Given information:
- - - - - - -
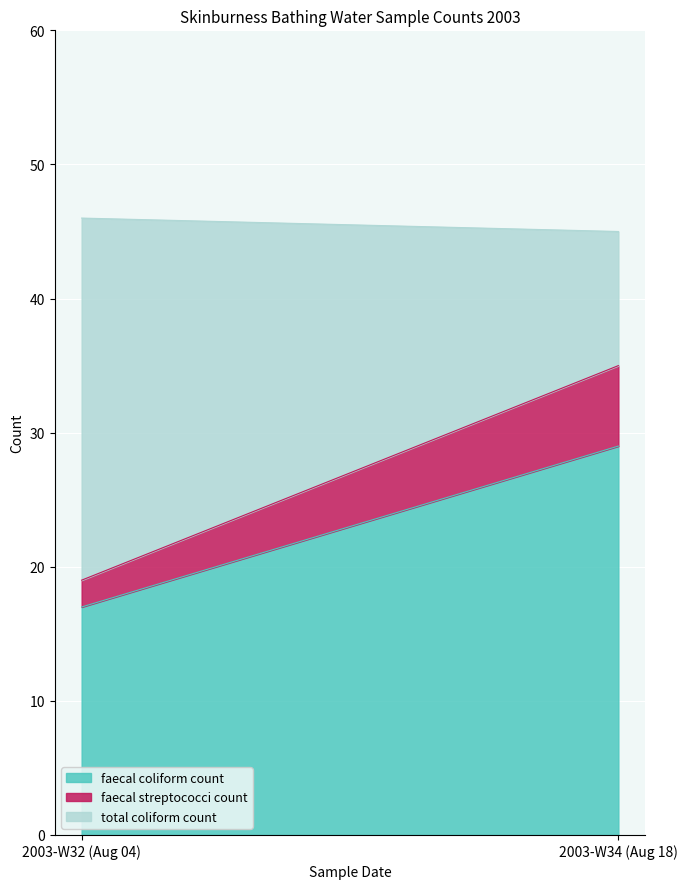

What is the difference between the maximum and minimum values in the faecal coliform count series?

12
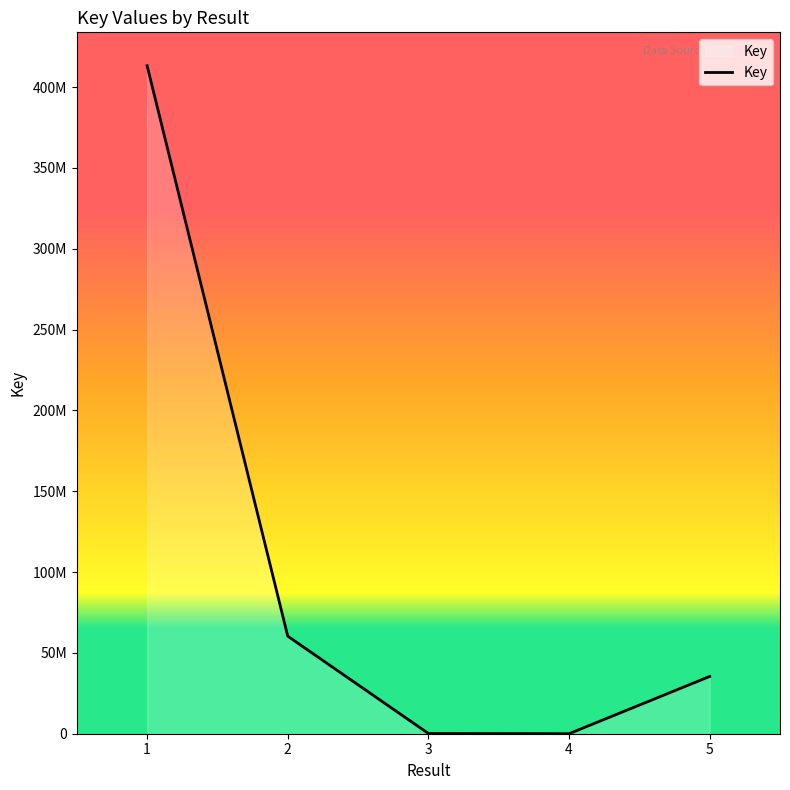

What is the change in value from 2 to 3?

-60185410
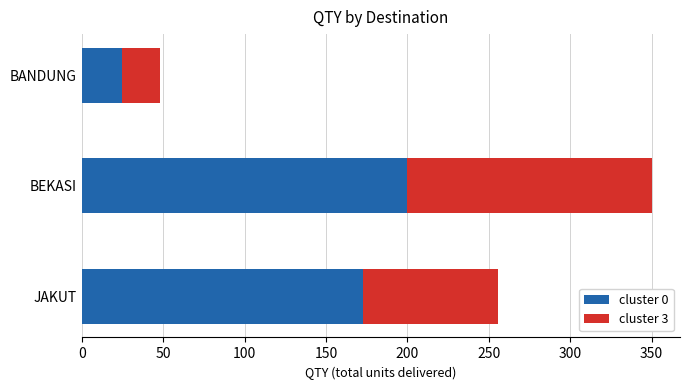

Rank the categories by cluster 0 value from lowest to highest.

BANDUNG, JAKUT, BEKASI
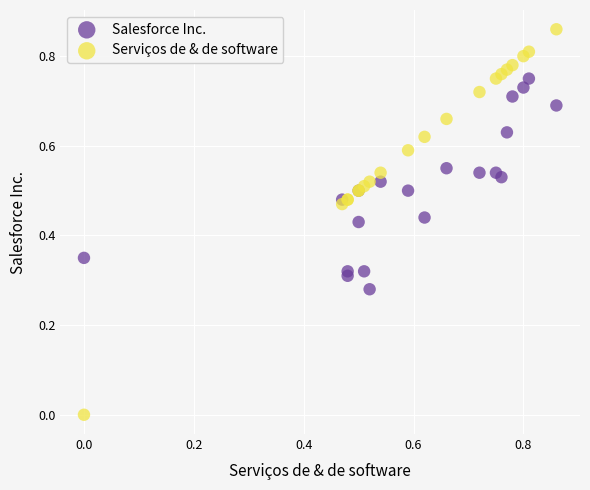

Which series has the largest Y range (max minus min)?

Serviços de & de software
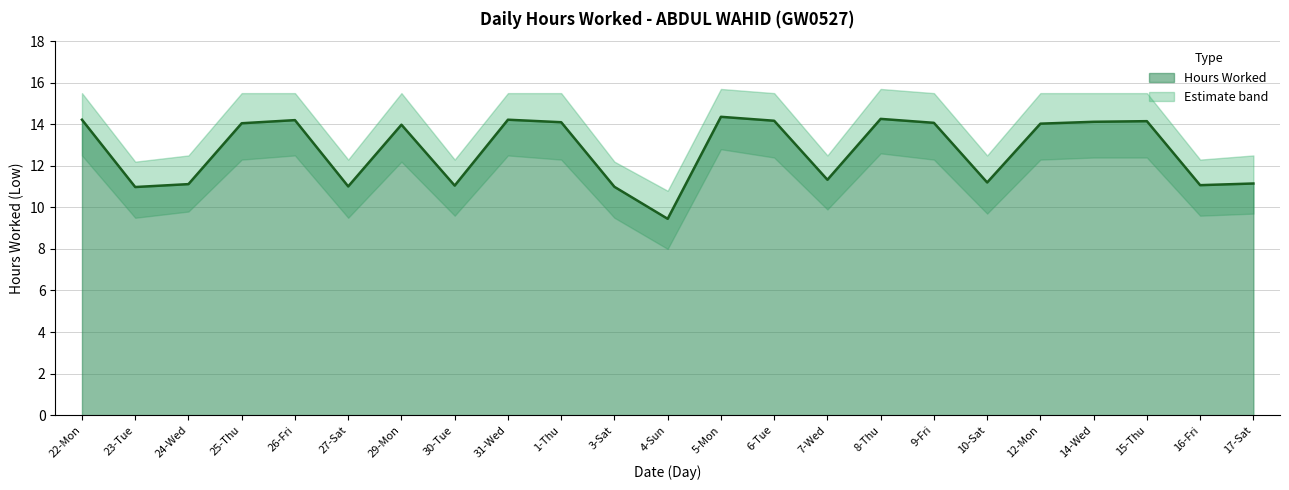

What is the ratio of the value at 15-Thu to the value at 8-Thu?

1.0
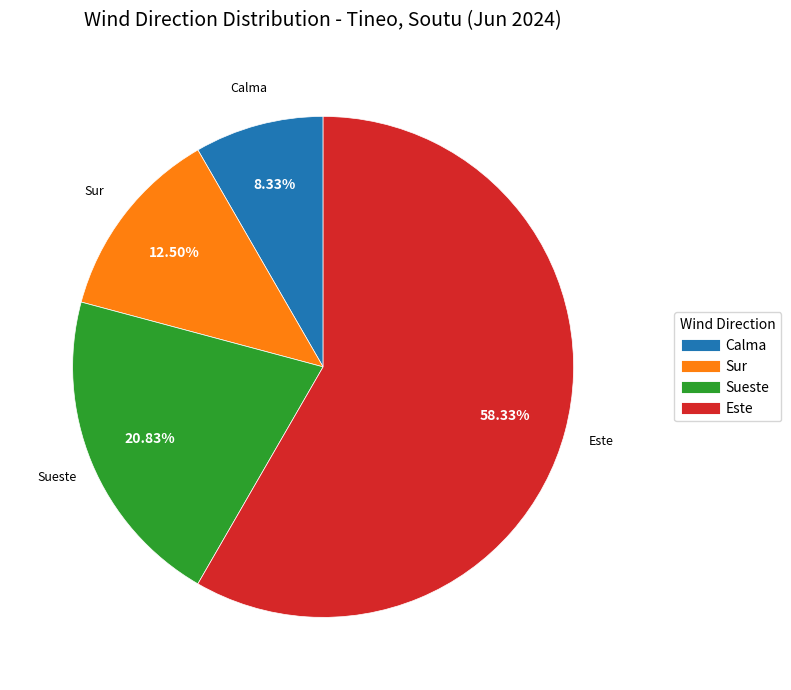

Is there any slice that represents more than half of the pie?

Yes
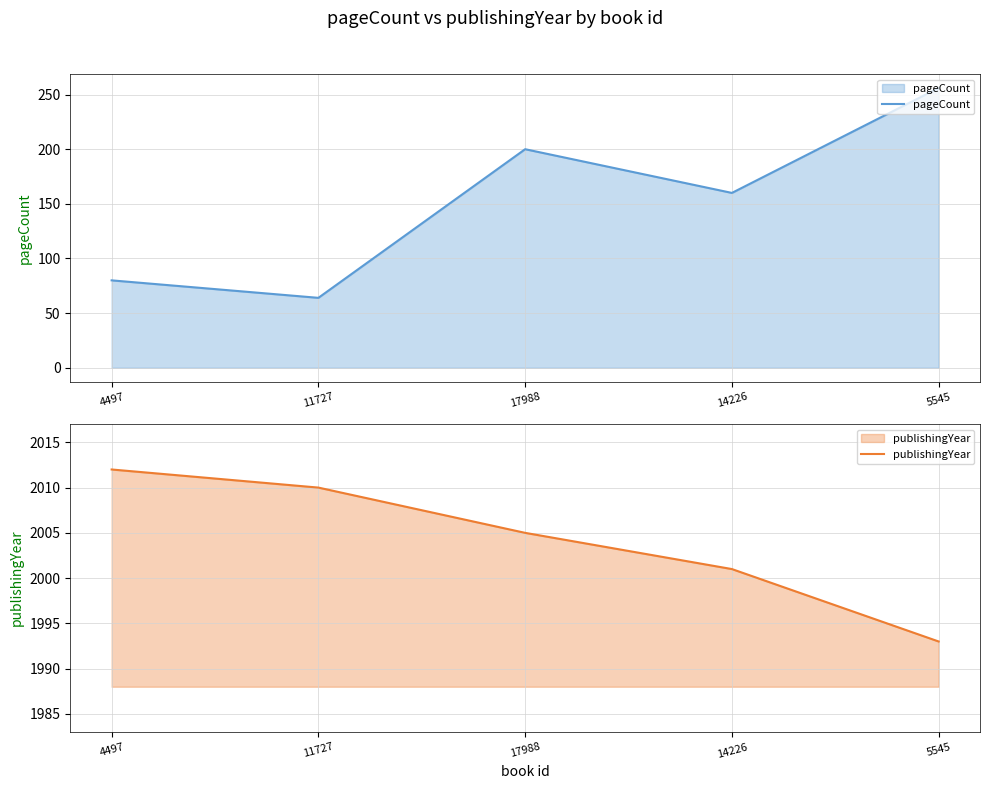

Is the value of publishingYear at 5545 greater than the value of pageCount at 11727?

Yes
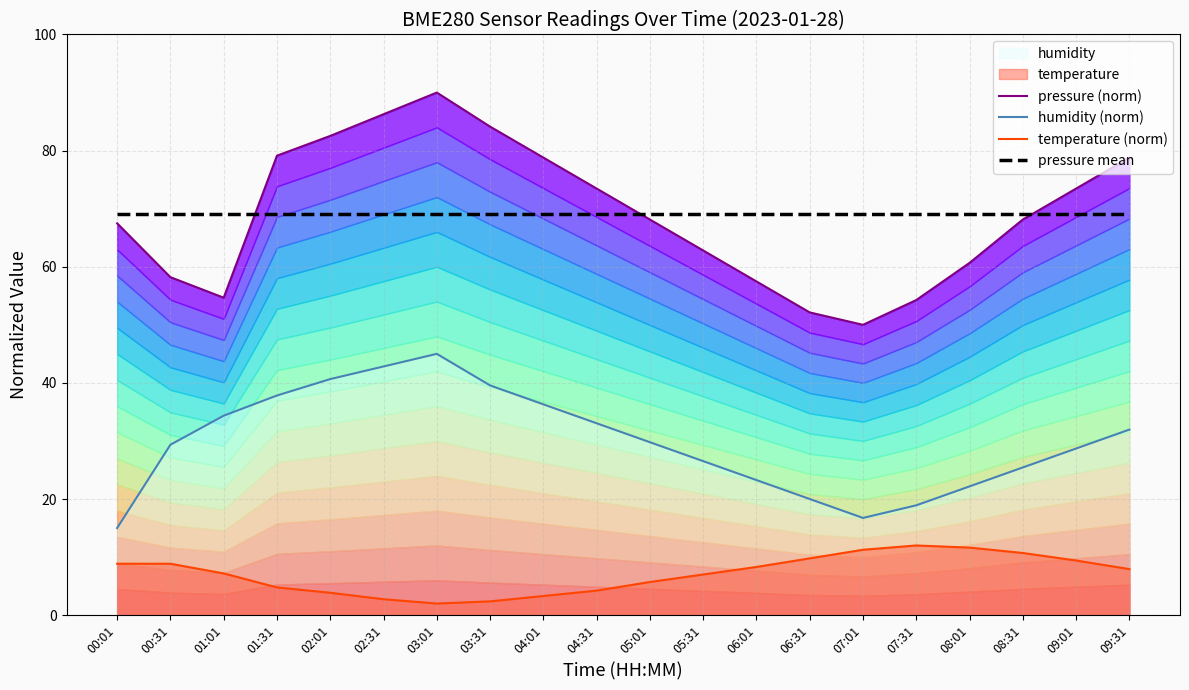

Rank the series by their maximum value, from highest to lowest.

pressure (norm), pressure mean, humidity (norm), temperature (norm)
- - - - - - -
Exercise requirements:
Copy every line above word for word, leaving out the pictures.

Answer area:
What is the difference between the maximum and minimum values in the faecal coliform count series?

12

What is the change in value from 2 to 3?

-60185410

Rank the categories by cluster 0 value from lowest to highest.

BANDUNG, JAKUT, BEKASI

Which series has the largest Y range (max minus min)?

Serviços de & de software

What is the ratio of the value at 15-Thu to the value at 8-Thu?

1.0

Is there any slice that represents more than half of the pie?

Yes

Is the value of publishingYear at 5545 greater than the value of pageCount at 11727?

Yes

Rank the series by their maximum value, from highest to lowest.

pressure (norm), pressure mean, humidity (norm), temperature (norm)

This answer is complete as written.